[ACTIVITY]: In the entries below, count every line with the word "phone". Return only the count.

[EXTRACTED ENTRIES]:
----------

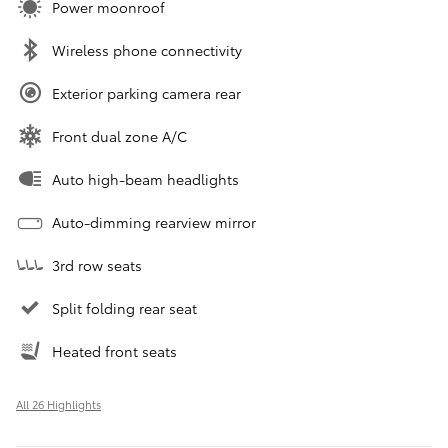
Power moonroof
Wireless phone connectivity
Exterior parking camera rear
Front dual zone A/C
Auto high-beam headlights
Auto-dimming rearview mirror
3rd row seats
Split folding rear seat
Heated front seats
All 26 Highlights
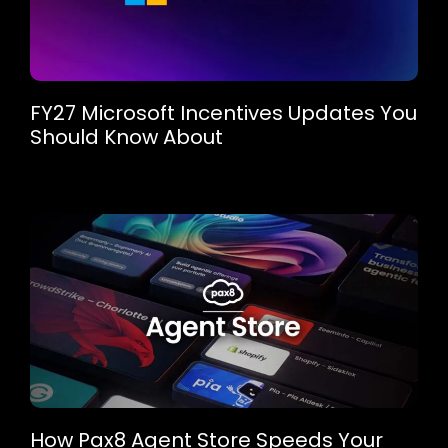
FY27 Microsoft Incentives Updates You
Should Know About
How Pax8 Agent Store Speeds Your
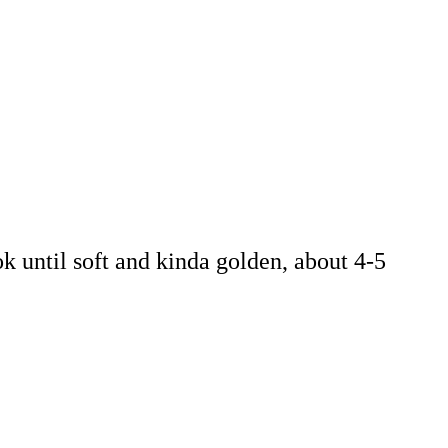
k until soft and kinda golden, about 4-5
.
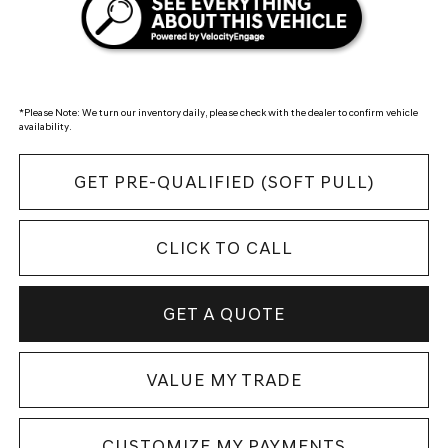
*
Please Note:
We turn our inventory daily, please check with the dealer to confirm vehicle
availability.
GET PRE-QUALIFIED (SOFT PULL)
CLICK TO CALL
GET A QUOTE
VALUE MY TRADE
CUSTOMIZE MY PAYMENTS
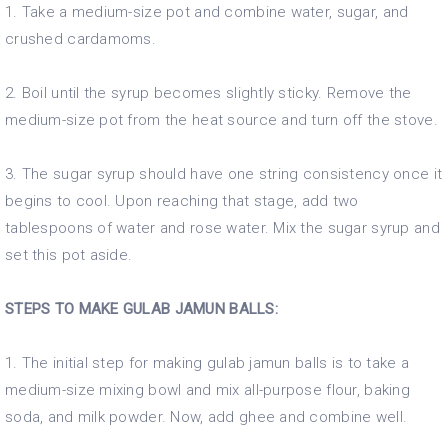
1. Take a medium-size pot and combine water, sugar, and
crushed cardamoms.
2. Boil until the syrup becomes slightly sticky. Remove the
medium-size pot from the heat source and turn off the stove.
3. The sugar syrup should have one string consistency once it
begins to cool. Upon reaching that stage, add two
tablespoons of water and rose water. Mix the sugar syrup and
set this pot aside.
STEPS TO MAKE GULAB JAMUN BALLS:
1. The initial step for making gulab jamun balls is to take a
medium-size mixing bowl and mix all-purpose flour, baking
soda, and milk powder. Now, add ghee and combine well.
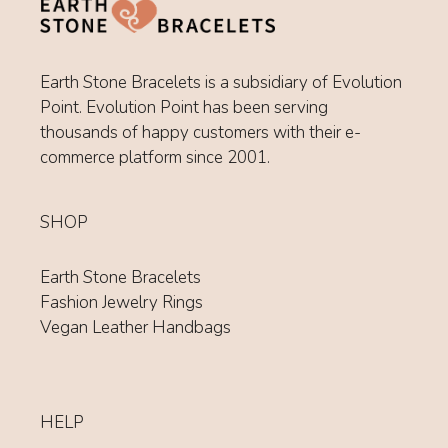
Earth Stone Bracelets is a subsidiary of Evolution
Point. Evolution Point has been serving
thousands of happy customers with their e-
commerce platform since 2001.
SHOP
Earth Stone Bracelets
Fashion Jewelry Rings
Vegan Leather Handbags
HELP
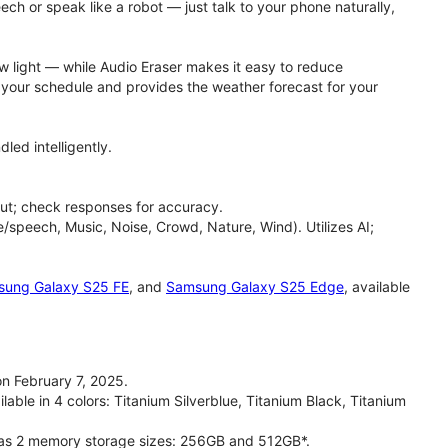
h or speak like a robot — just talk to your phone naturally,
ow light — while Audio Eraser makes it easy to reduce
h your schedule and provides the weather forecast for your
led intelligently.
ut; check responses for accuracy.
/speech, Music, Noise, Crowd, Nature, Wind). Utilizes AI;
ung Galaxy S25 FE
, and
Samsung Galaxy S25 Edge
, available
n February 7, 2025.
able in 4 colors: Titanium Silverblue, Titanium Black, Titanium
has 2 memory storage sizes: 256GB and 512GB*.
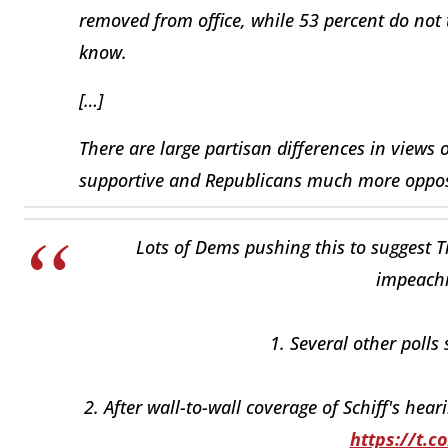
removed from office, while 53 percent do not 
know.
[…]
There are large partisan differences in vie
supportive and Republicans much more oppose
Lots of Dems pushing this to suggest 
impeachm
1. Several other polls
2. After wall-to-wall coverage of Schiff's hear
https://t.c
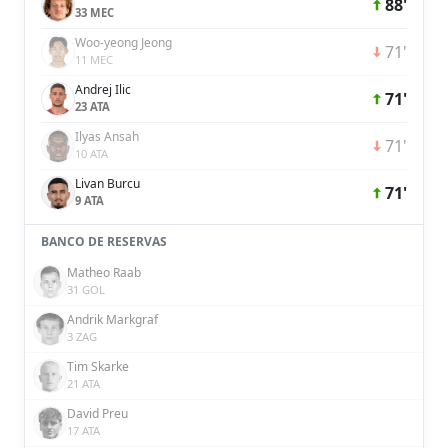
88'
33 MEC
Woo-yeong Jeong
71'
11 MEC
Andrej Ilic
71'
23 ATA
Ilyas Ansah
71'
10 ATA
Livan Burcu
71'
9 ATA
BANCO DE RESERVAS
Matheo Raab
31 GOL
Andrik Markgraf
3 ZAG
Tim Skarke
21 ATA
David Preu
17 ATA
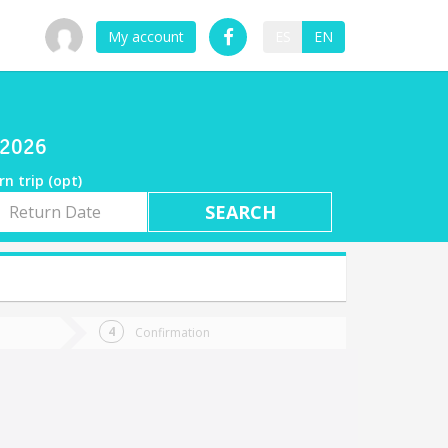
My account
ES
EN
/2026
rn trip (opt)
rn
e
Confirmation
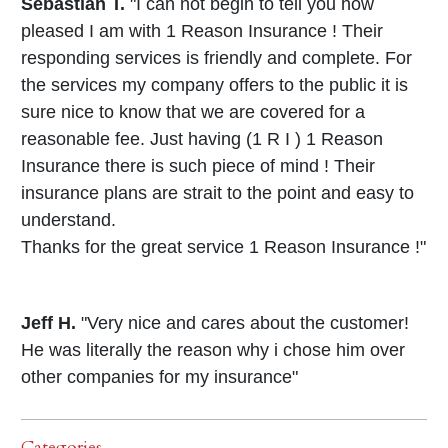
Sebastian T.
"I can not begin to tell you how
pleased I am with 1 Reason Insurance ! Their
responding services is friendly and complete. For
the services my company offers to the public it is
sure nice to know that we are covered for a
reasonable fee. Just having (1 R I ) 1 Reason
Insurance there is such piece of mind ! Their
insurance plans are strait to the point and easy to
understand.
Thanks for the great service 1 Reason Insurance !"
Jeff H.
"Very nice and cares about the customer!
He was literally the reason why i chose him over
other companies for my insurance"
Categories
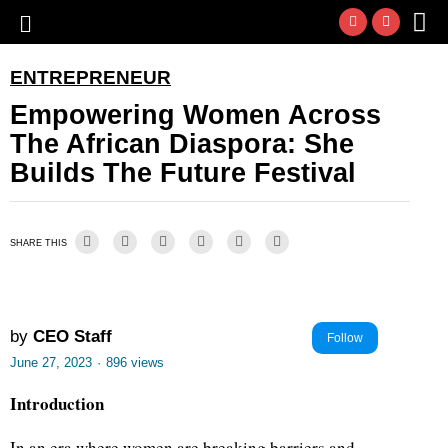
ENTREPRENEUR
Empowering Women Across
The African Diaspora: She
Builds The Future Festival
SHARE THIS
by
CEO Staff
Follow
June 27, 2023
·
896 views
Introduction
In an era where women are breaking barriers and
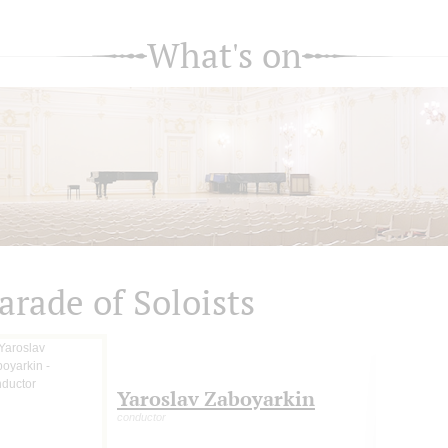
What's on
arade of Soloists
Yaroslav Zaboyarkin
conductor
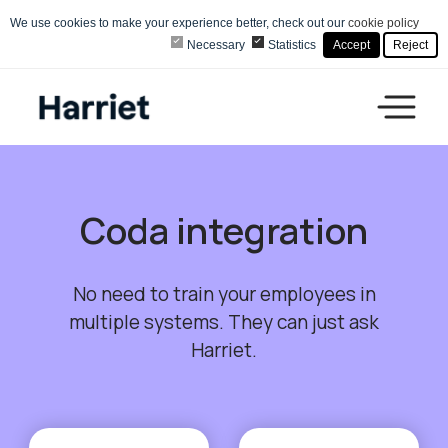
We use cookies to make your experience better, check out our
cookie policy
Necessary
Statistics
Accept
Reject
Coda integration
No need to train your employees in
multiple systems. They can just ask
Harriet.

----------

[ANSWER TO THIS TASK]: 2